Trafic d'enfants : entre urgence et risques de confusion

Le Burkina est considéré comme l'un des principaux pays pourvoyeurs d'enfants victimes de trafic en Afrique de l'ouest et principalement vers les plantations ivoiriennes. Très engagé dans la lutte contre ce phénomène, le pays se sent de plus en plus coincé entre la nécessité de combattre un fléau qui prend de l'ampleur et les craintes de voir refouler au pays les enfants des millions de Burkinabès régulièrement installés en Côte d'ivoire.
De notre correspondant au Burkina Faso

Le gouvernement Burkinabè a multiplié ces derniers temps les initiatives pour lutter «plus efficacement» contre le trafic d'enfants.
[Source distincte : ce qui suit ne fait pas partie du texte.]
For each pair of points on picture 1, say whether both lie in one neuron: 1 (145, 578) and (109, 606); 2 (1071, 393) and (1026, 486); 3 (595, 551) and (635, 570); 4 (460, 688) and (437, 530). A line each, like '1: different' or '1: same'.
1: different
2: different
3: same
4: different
D'abord, une caravane de presse organisée du 18 au 22 juin 2001 en collaboration avec l'Unicef a sillonné quatre provinces parmi les principales pourvoyeuses d'enfants victimes de trafic. A travers des projections de films et des échanges avec les groupes-cibles, cette manifestation visait à sensibiliser les populations à la fois contre le trafic, le travail et l'exploitation sexuelle des enfants.

Ensuite, début juillet, le gouvernement mettait en place des «comités de surveillance et de vigilance» dans les principales villes de transit des enfants : Ouagadougou, Bobo-Dioulasso, Ouahigouya, Koudougou, Dori. Pilotés par le ministère de l'action sociale, ces comités sont composé de gendarmes, de policiers et de leaders religieux et coutumiers ainsi que de responsables syndicaux de transporteurs et de chauffeurs routiers. Chaque comité est chargé dans chacune des région qui le concerne de sensibiliser les parents à établir tous les documents administratifs nécessaires pour faire voyager leurs enfants, d'intercepter les enfants victimes de trafic et de les ramener dans leurs familles d'origine. Mais la sensibilisation ne suffit pas à faire face à ce fléau alimenté par la pauvreté du pays. C'est pourquoi, les comités auront aussi pour tâche d'élaborer des micro-projets rémunérateurs soit directement au profit des enfants interceptés ou refoulés soit au profit de leur parents.

Tous les enfants burkinabès ne sont pas victimes du trafic

De son côté, l'Unicef qui appuie le Burkina dans la lutte contre le trafic, le travail et l'exploitation sexuelle des enfants insiste sur la nécessité d'augmenter le taux de scolarisation dans ce pays où ils sont à peine 40%, les enfants qui ont la chance d'aller à l'école. «L'Unicef se bat pour que soit renforcé l'offre d'éducation pour permettre à la majorité des enfants du pays d'être à l'école au lieu d'être dans des conditions précaires de travail», explique Foday Conté, expert au bureau de cette organisation à Ouagadougou.

Le bémol à cet engagement du Burkina reste sans doute le retour d'enfants Burkinabès refoulés de Côte d'Ivoire parce que victimes présumées de trafic. Les rapatriements ont commencé en janvier 2001 lorsque la Côte d'Ivoire, pointée du doigt par la presse anglaise et accusée d'employer des mineurs dans ses plantations de café et de cacao, s'est engagée à son tour à combattre le trafic d'enfants. Cela s'est traduit par une vague d'interpellations «systématiques» d'enfants Burkinabès remis aux autorités de l'ambassade du Burkina.

Jusqu'en début juin, au moins 382 enfants Burkinabès interceptés par les autorités ivoiriennes à bord de véhicules de transport en commun ont été refoulés vers leur pays. Pour le Burkina, tous ces enfants ne sont pas victimes de trafic, mais plutôt des élèves se rendant en Côte d'Ivoire pour retrouver leurs parents immigrés. «Sur les 104 enfants rapatriés[le 4 juin], seulement 24 étaient des mineurs et d'autres avaient même la nationalité ivoirienne», expliquait le ministre burkinabè de l'action sociale Gilbert Ouédraogo avait alors demander aux autorités ivoiriennes «de pas faire de confusion». Et c'est pour minimiser ce risque de confusion que le gouvernement burkinabè décidait le 20 juin en conseil des ministres d'instituer un laisser-passez pour les élèves voyageant en direction de la Côte d'Ivoire et de suspendre à titre provisoire les colonies de vacances et autres excursions vers ce même pays. «Etant donné que le laisser-passez est délivré par la police, ces mesures qui vont permettre de couper l'herbe sous les pied des trafiquants d'enfants», soutient un responsable du ministère de l'action sociale.